Work task = Please recast the lines from the one with "また、当サイトからリンクしている外部サイトについ" up to and including the one with "変更することがあります。" as a Markdown table with the columns Row and Line, numbering each row and leaving out any blank lines.

Source information =
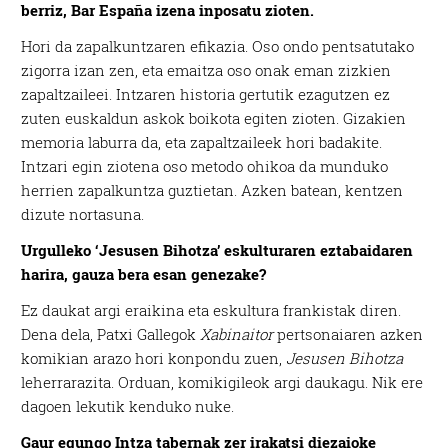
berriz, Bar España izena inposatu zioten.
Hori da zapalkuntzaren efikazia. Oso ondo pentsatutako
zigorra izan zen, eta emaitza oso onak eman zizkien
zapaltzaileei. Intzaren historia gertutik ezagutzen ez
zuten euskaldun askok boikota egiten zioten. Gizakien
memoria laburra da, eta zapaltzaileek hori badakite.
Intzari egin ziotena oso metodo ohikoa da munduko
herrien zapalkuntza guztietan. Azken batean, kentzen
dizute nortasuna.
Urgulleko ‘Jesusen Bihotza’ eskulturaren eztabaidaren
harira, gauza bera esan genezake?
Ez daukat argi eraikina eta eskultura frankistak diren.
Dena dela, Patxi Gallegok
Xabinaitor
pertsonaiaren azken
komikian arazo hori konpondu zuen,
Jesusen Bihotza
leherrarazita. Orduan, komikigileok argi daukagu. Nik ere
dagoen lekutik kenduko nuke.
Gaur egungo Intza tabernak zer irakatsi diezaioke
...
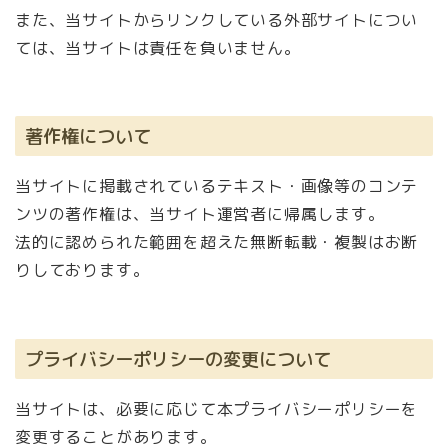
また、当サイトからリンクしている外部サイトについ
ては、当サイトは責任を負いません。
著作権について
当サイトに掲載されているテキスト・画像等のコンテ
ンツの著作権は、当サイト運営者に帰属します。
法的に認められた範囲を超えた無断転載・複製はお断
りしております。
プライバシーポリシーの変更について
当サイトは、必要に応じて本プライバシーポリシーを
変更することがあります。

Result =
| Row | Line |
|---|---|
| 1 | また、当サイトからリンクしている外部サイトについ |
| 2 | ては、当サイトは責任を負いません。 |
| 3 | 著作権について |
| 4 | 当サイトに掲載されているテキスト・画像等のコンテ |
| 5 | ンツの著作権は、当サイト運営者に帰属します。 |
| 6 | 法的に認められた範囲を超えた無断転載・複製はお断 |
| 7 | りしております。 |
| 8 | プライバシーポリシーの変更について |
| 9 | 当サイトは、必要に応じて本プライバシーポリシーを |
| 10 | 変更することがあります。 |